Top of EXTRACT

MAC0460 / MAC5832 (2020)


EP2: linear regression, analytic solution

Goals:

  • to implement and test the analytic solution for the linear regression task (see, for instance, Slides of Lecture 03 and Lecture 03 of Learning from Data)
  • to understand the core idea (optimization of a loss or cost function) for parameter adjustment in machine learning

This notebook makes use of additional auxiliary functions in util/


Linear regression

Given a dataset $\{(\mathbf{x}^{(1)}, y^{(1)}), \dots ,(\mathbf{x}^{(N)}, y^{(N)})\}$ with $\mathbf{x}^{(i)} \in \mathbb{R}^{d}$ and $y^{(i)} \in \mathbb{R}$, we would like to approximate the unknown function $f:\mathbb{R}^{d} \rightarrow \mathbb{R}$ (recall that $y^{(i)} =f(\mathbf{x}^{(i)})$) by means of a linear model $h$: $$ h(\mathbf{x}^{(i)}; \mathbf{w}, b) = \mathbf{w}^\top \mathbf{x}^{(i)} + b $$

Note that $h(\mathbf{x}^{(i)}; \mathbf{w}, b)$ is, in fact, an affine transformation of $\mathbf{x}^{(i)}$. As commonly done, we will use the term "linear" to refer to an affine transformation.

The output of $h$ is a linear transformation of $\mathbf{x}^{(i)}$. We use the notation $h(\mathbf{x}^{(i)}; \mathbf{w}, b)$ to make clear that $h$ is a parametric model, i.e., the transformation $h$ is defined by the parameters $\mathbf{w}$ and $b$. We can view vector $\mathbf{w}$ as a weight vector that controls the effect of each feature in the prediction.

Bottom of EXTRACT
Top of MATERIAL SUPPLIED

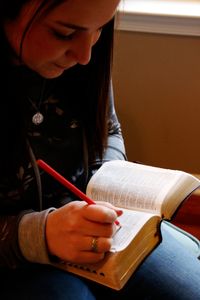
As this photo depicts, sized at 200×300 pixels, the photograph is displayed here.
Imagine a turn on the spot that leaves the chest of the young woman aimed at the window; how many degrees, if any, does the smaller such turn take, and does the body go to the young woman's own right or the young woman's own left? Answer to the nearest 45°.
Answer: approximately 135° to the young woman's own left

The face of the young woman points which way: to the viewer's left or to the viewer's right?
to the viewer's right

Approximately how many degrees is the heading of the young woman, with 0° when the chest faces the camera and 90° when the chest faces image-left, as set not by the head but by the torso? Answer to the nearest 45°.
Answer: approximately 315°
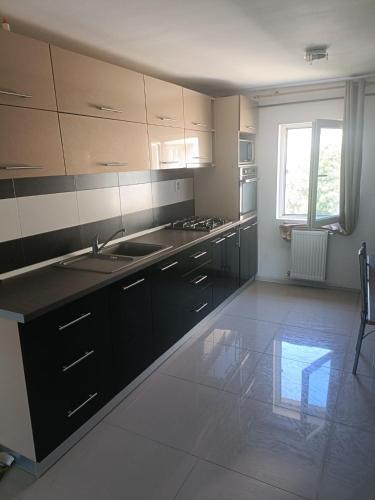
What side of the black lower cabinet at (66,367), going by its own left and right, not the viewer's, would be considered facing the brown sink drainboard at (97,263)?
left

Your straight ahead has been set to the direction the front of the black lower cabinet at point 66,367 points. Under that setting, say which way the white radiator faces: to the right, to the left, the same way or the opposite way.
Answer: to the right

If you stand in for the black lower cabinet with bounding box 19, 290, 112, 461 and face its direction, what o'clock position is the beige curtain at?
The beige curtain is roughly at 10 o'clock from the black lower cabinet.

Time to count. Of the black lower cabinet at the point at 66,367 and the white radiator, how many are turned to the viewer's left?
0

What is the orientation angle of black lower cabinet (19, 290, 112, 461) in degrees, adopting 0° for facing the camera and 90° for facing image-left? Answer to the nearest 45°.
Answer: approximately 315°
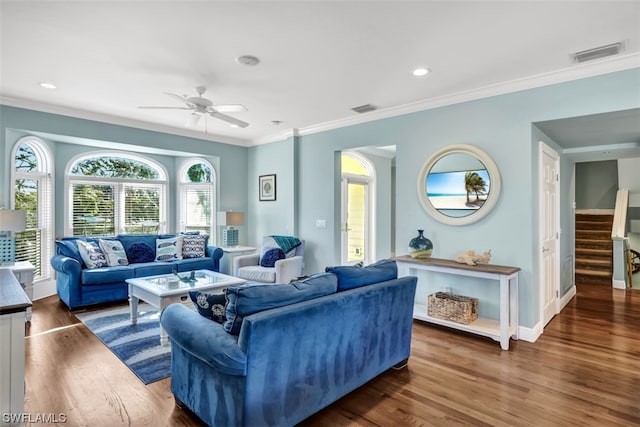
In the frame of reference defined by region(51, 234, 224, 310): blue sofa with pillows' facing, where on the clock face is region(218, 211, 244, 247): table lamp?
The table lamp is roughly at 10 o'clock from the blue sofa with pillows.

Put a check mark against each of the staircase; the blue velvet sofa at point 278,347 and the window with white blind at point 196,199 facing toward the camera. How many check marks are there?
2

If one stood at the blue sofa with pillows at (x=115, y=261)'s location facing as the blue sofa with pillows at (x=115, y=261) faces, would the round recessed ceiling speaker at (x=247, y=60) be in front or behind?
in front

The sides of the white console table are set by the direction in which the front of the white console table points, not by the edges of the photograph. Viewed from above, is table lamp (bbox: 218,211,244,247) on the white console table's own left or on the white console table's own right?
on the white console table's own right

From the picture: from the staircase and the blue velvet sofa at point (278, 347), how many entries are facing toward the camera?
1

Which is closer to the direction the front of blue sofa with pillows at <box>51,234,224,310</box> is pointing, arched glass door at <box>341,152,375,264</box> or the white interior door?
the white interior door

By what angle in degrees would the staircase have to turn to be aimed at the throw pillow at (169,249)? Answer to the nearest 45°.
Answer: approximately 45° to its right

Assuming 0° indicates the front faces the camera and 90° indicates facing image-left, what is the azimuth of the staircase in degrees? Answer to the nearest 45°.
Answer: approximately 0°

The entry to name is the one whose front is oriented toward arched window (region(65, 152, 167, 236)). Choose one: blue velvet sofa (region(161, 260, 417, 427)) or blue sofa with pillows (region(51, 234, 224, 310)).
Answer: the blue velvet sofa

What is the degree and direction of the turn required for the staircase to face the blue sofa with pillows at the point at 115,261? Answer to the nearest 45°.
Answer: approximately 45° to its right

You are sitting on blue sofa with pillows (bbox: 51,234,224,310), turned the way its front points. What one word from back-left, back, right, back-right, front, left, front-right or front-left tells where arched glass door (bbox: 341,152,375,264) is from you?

Bottom of MATERIAL SUPPLIED

From the linear regression notebook, extract the passage from "The output of" to "in the prediction." word for word. The records are taken from a separate source.

EXERCISE SOLUTION.
The output of $h$ is a linear transformation of $\mathbf{x}^{(i)}$. We use the notation $h(\mathbf{x}^{(i)}; \mathbf{w}, b)$ to make clear that $h$ is a parametric model, i.e., the transformation $h$ is defined by the parameters $\mathbf{w}$ and $b$. We can view vector $\mathbf{w}$ as a weight vector that controls the effect of each feature in the prediction.